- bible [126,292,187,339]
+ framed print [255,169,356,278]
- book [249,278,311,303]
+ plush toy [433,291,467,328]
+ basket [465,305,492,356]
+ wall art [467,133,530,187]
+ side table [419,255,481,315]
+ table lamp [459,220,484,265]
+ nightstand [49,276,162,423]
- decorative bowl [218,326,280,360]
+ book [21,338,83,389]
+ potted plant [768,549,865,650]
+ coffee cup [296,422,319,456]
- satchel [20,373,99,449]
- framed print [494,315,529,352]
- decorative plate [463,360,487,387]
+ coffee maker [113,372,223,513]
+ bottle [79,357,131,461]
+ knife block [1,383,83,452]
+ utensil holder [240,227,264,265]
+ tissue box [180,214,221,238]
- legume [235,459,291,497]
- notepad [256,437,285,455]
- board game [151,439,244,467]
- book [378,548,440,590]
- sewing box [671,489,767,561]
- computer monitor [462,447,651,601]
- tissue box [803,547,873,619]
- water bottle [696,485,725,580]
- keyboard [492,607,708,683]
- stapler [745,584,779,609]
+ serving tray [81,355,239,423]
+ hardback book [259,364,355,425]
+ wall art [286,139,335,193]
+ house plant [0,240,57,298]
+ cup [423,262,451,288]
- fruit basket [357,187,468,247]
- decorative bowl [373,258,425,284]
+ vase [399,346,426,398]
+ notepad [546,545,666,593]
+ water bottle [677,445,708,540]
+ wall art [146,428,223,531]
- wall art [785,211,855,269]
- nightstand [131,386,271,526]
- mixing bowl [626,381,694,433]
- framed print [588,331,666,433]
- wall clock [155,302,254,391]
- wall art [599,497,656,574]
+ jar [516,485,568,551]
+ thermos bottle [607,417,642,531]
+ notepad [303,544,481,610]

TASK PROMPT |
Your reply should hold all the entries, each repeated without a single change.

OUTPUT |
- bible [126,292,187,339]
+ framed print [255,169,356,278]
- book [249,278,311,303]
+ plush toy [433,291,467,328]
+ basket [465,305,492,356]
+ wall art [467,133,530,187]
+ side table [419,255,481,315]
+ table lamp [459,220,484,265]
+ nightstand [49,276,162,423]
- decorative bowl [218,326,280,360]
+ book [21,338,83,389]
+ potted plant [768,549,865,650]
+ coffee cup [296,422,319,456]
- satchel [20,373,99,449]
- framed print [494,315,529,352]
- decorative plate [463,360,487,387]
+ coffee maker [113,372,223,513]
+ bottle [79,357,131,461]
+ knife block [1,383,83,452]
+ utensil holder [240,227,264,265]
+ tissue box [180,214,221,238]
- legume [235,459,291,497]
- notepad [256,437,285,455]
- board game [151,439,244,467]
- book [378,548,440,590]
- sewing box [671,489,767,561]
- computer monitor [462,447,651,601]
- tissue box [803,547,873,619]
- water bottle [696,485,725,580]
- keyboard [492,607,708,683]
- stapler [745,584,779,609]
+ serving tray [81,355,239,423]
+ hardback book [259,364,355,425]
+ wall art [286,139,335,193]
+ house plant [0,240,57,298]
+ cup [423,262,451,288]
- fruit basket [357,187,468,247]
- decorative bowl [373,258,425,284]
+ vase [399,346,426,398]
+ notepad [546,545,666,593]
+ water bottle [677,445,708,540]
+ wall art [146,428,223,531]
- wall art [785,211,855,269]
- nightstand [131,386,271,526]
- mixing bowl [626,381,694,433]
- framed print [588,331,666,433]
- wall clock [155,302,254,391]
- wall art [599,497,656,574]
+ jar [516,485,568,551]
+ thermos bottle [607,417,642,531]
+ notepad [303,544,481,610]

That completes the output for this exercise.